### [Data for this task]
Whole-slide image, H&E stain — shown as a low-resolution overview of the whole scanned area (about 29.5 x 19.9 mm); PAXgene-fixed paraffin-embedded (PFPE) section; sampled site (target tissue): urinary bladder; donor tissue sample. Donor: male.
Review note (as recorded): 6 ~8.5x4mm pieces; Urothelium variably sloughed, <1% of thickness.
---
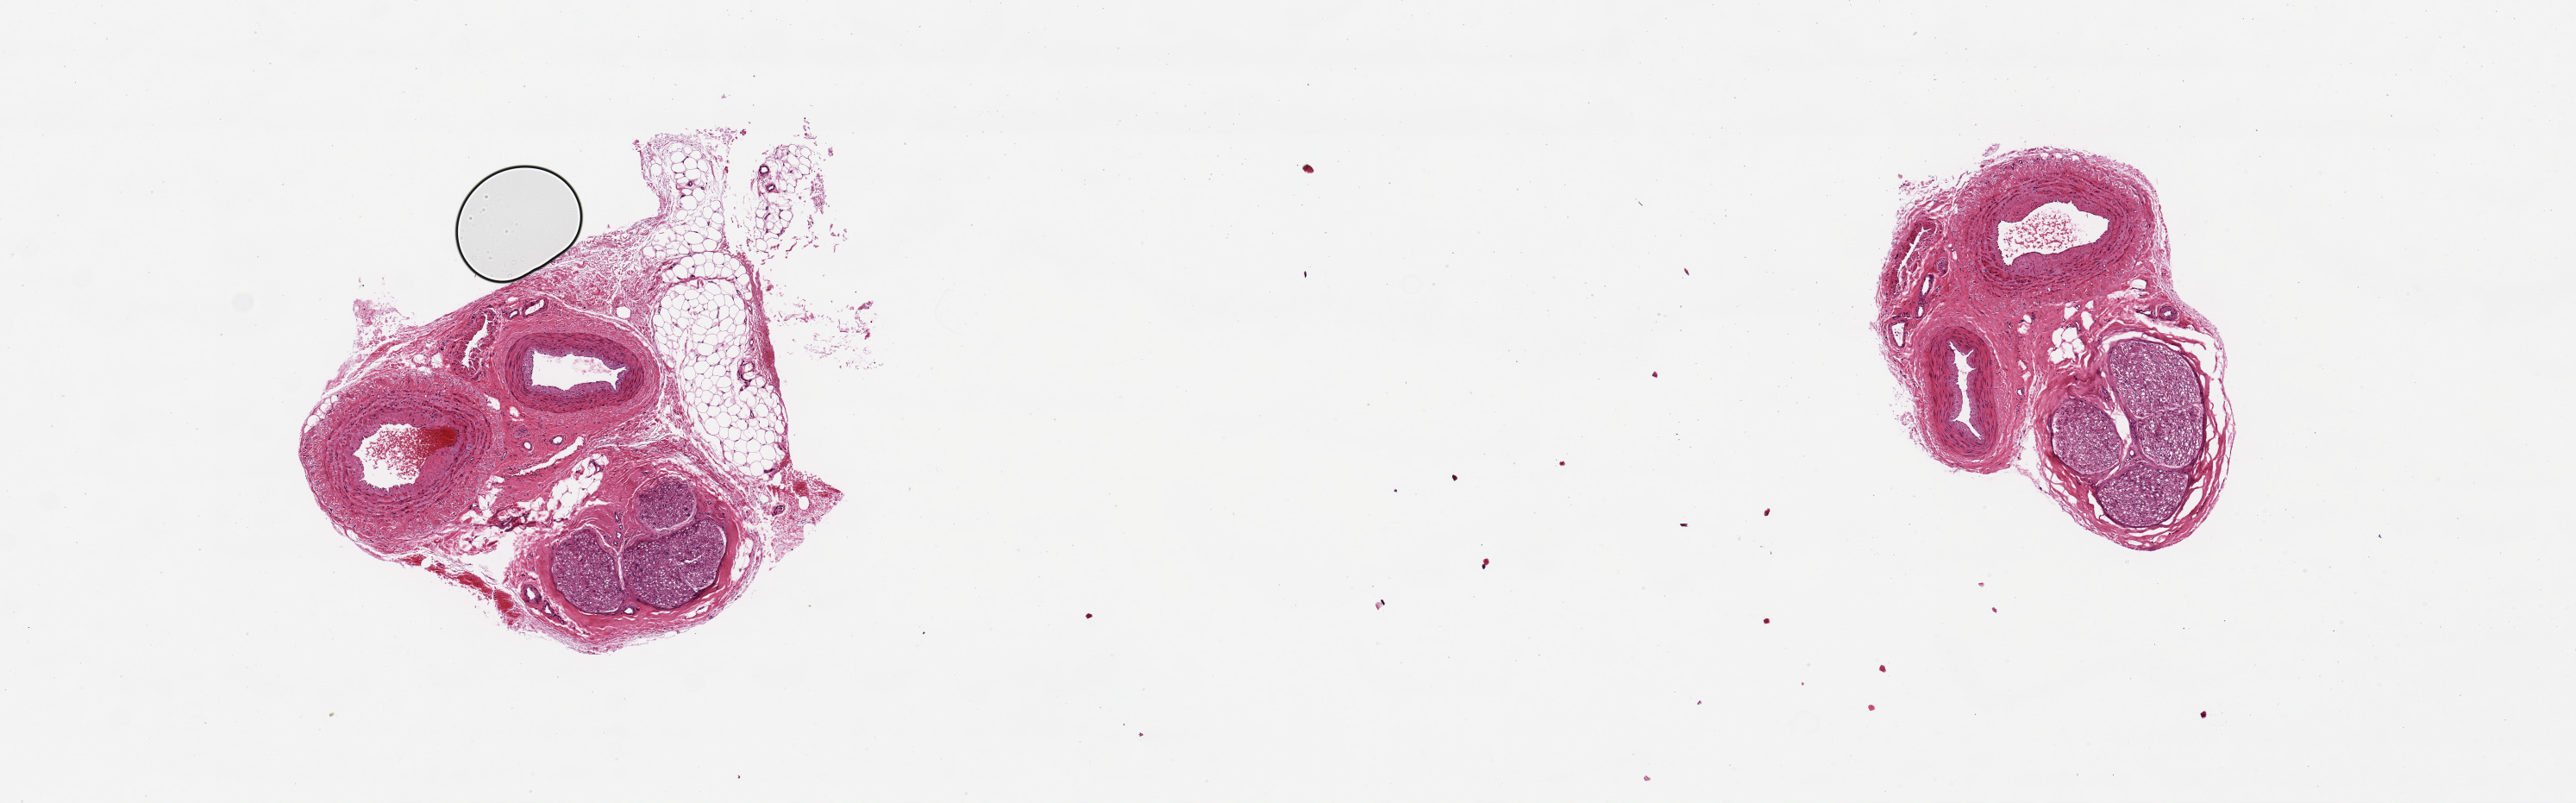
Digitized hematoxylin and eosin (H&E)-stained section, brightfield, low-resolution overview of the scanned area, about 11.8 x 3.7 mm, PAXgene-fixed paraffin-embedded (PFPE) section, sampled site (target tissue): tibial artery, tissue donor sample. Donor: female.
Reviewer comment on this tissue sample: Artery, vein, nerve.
==
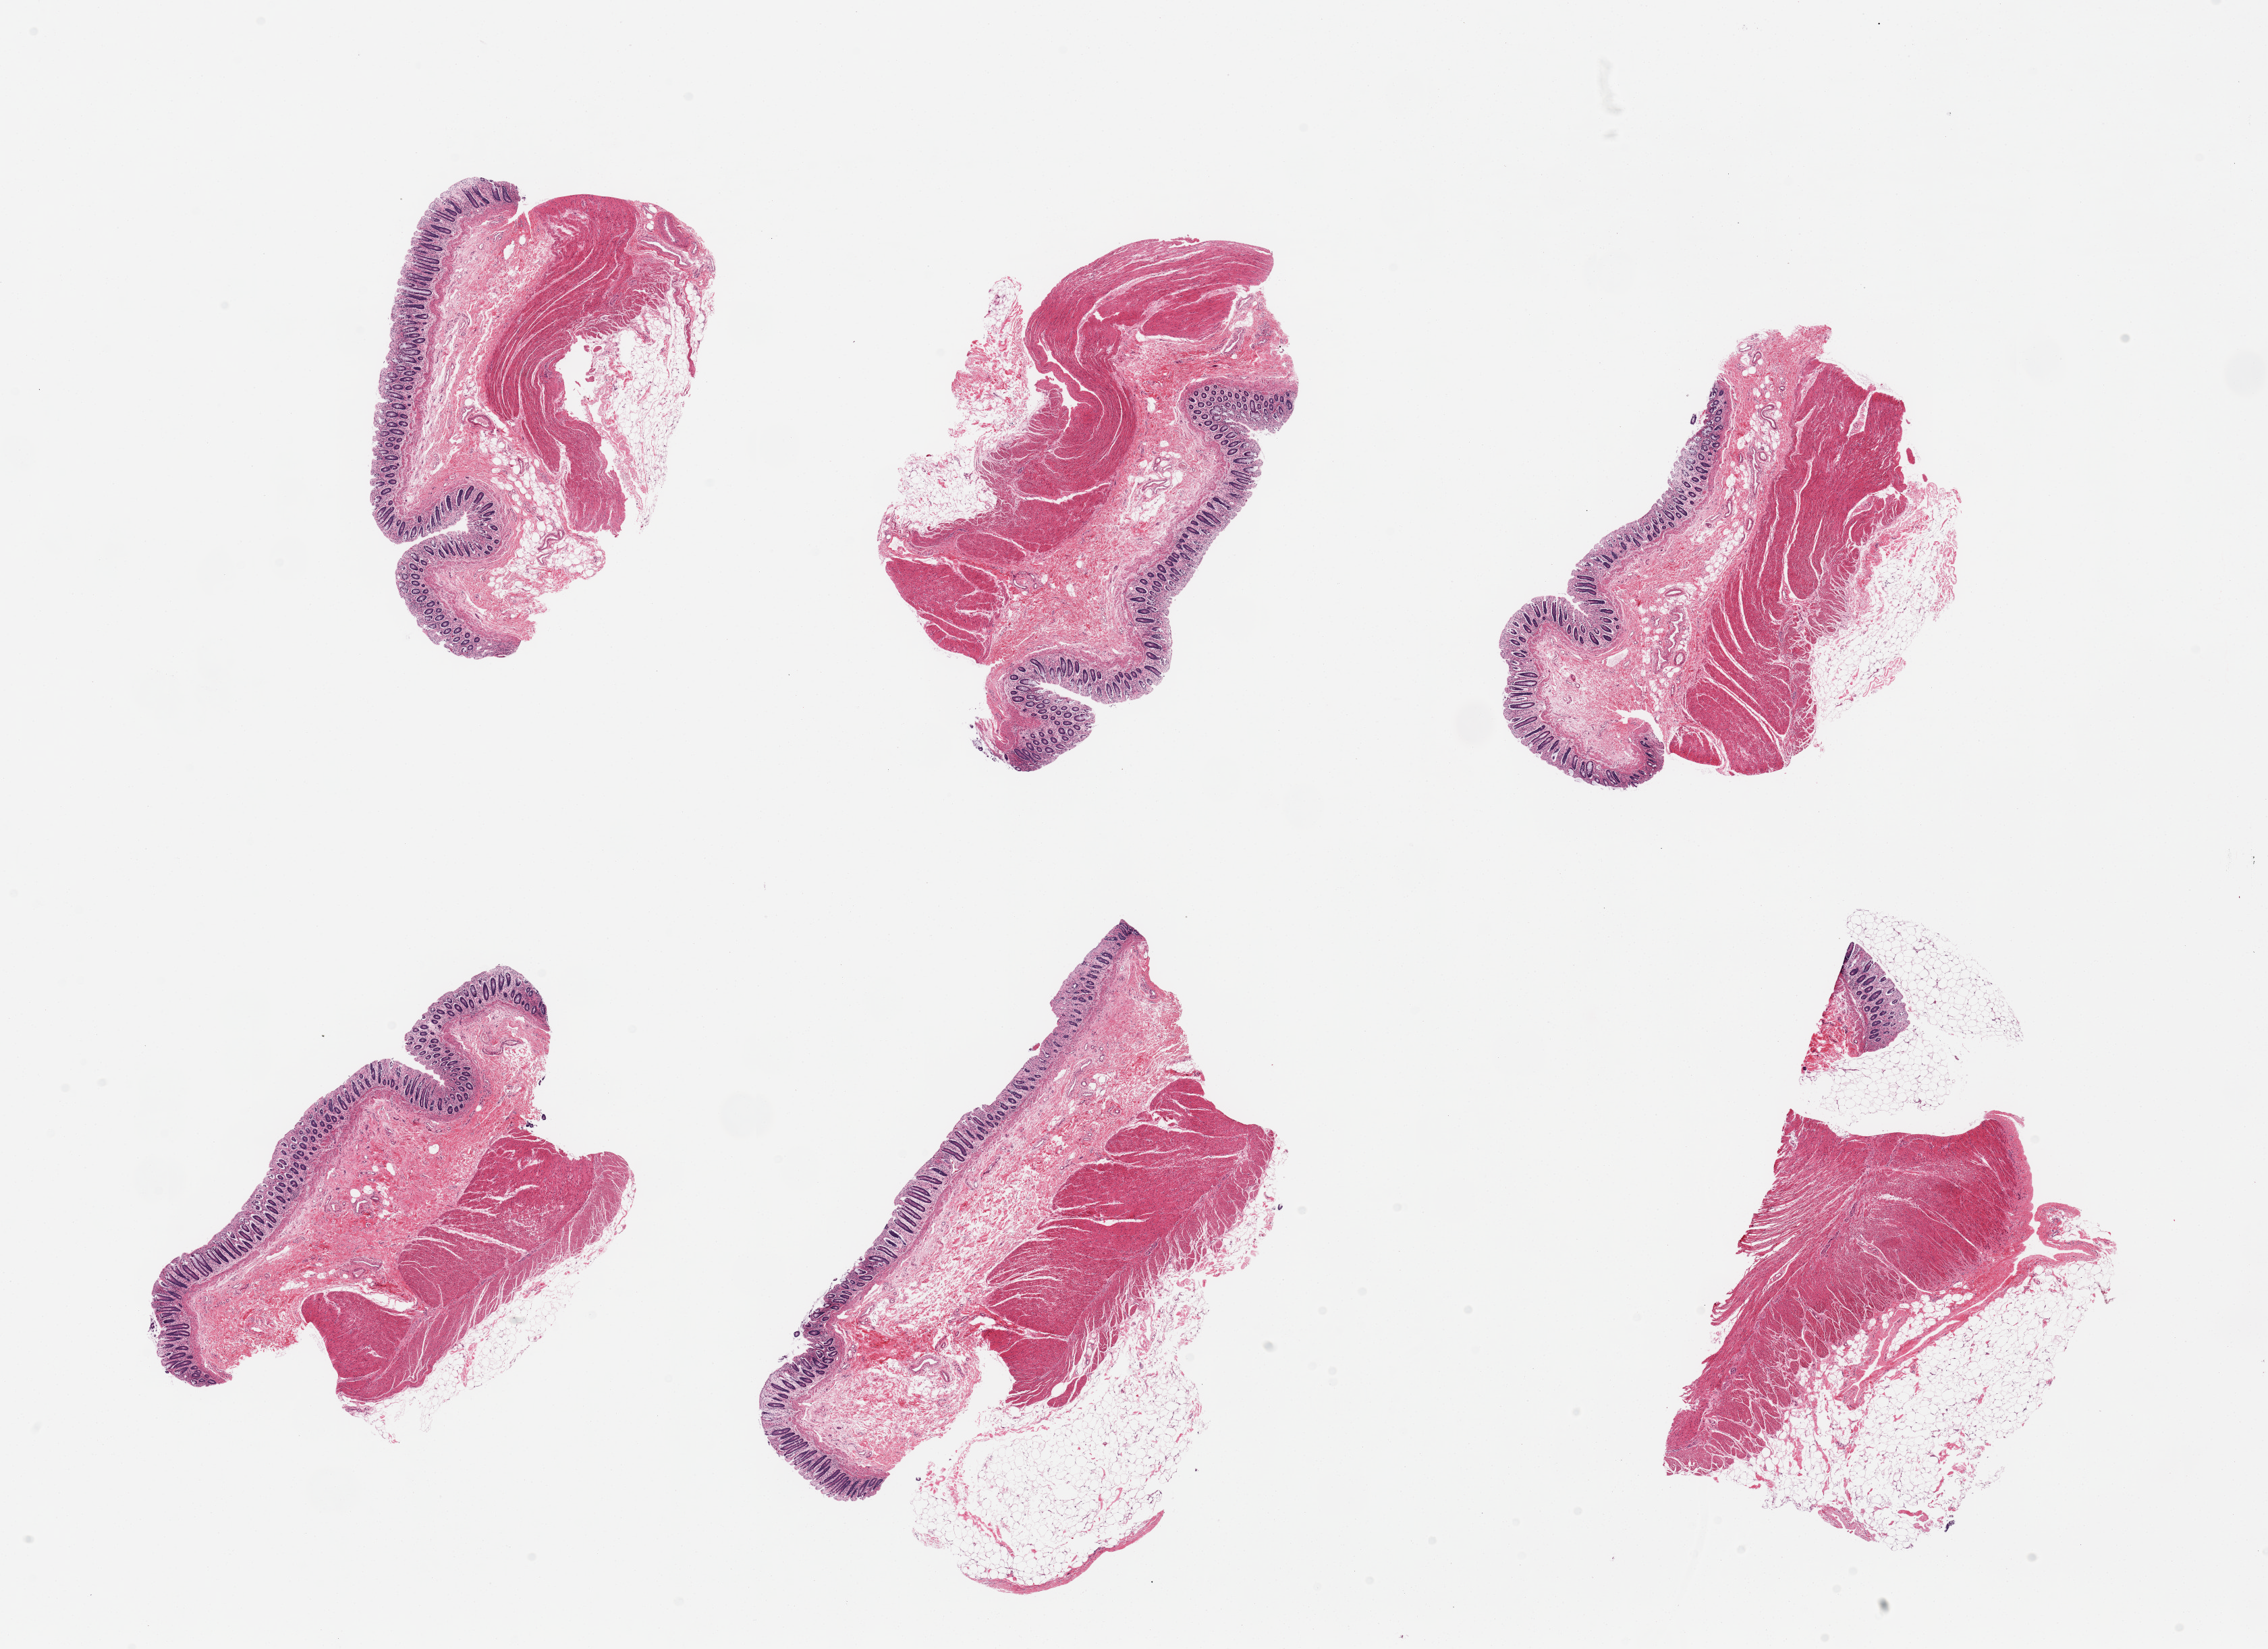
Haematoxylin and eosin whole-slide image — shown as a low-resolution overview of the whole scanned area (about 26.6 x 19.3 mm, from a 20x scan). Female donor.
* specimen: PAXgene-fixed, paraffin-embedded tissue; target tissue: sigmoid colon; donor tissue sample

### [Your objective]
With the line holding "Whole-slide image, H&E" as the first and the line holding "Review note (as" as the last, set down that range of the entries above exactly, and nothing else.

### [Response]
Whole-slide image, H&E stain — shown as a low-resolution overview of the whole scanned area (about 29.5 x 19.9 mm); PAXgene-fixed paraffin-embedded (PFPE) section; sampled site (target tissue): urinary bladder; donor tissue sample. Donor: male.
Review note (as recorded): 6 ~8.5x4mm pieces; Urothelium variably sloughed, <1% of thickness.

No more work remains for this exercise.